RECORDS FOR THIS EXERCISE:
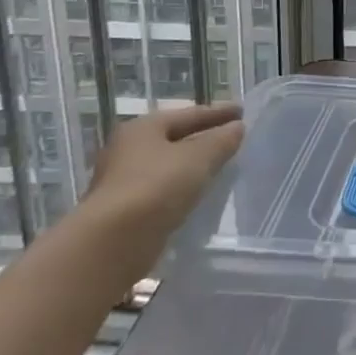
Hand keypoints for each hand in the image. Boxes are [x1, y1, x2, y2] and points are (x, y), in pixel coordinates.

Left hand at [83, 102, 243, 231]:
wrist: (112, 243)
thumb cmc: (157, 187)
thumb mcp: (199, 158)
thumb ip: (221, 140)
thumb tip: (236, 128)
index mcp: (143, 128)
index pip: (189, 114)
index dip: (219, 112)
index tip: (243, 112)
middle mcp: (127, 149)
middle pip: (174, 138)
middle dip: (203, 137)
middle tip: (231, 137)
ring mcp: (121, 181)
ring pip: (168, 165)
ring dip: (192, 164)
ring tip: (219, 166)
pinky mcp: (123, 210)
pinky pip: (161, 189)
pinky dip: (181, 187)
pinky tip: (198, 194)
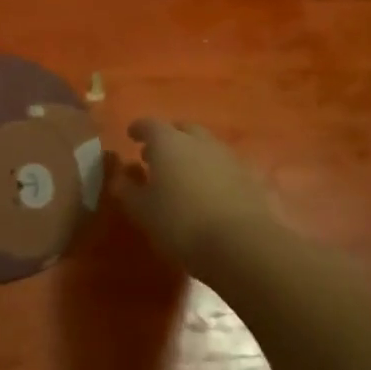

PROBLEM:
Tally the lines of the data that contain the string "index", and report nothing but the tally.

ANSWER TO THE EXERCISE:
4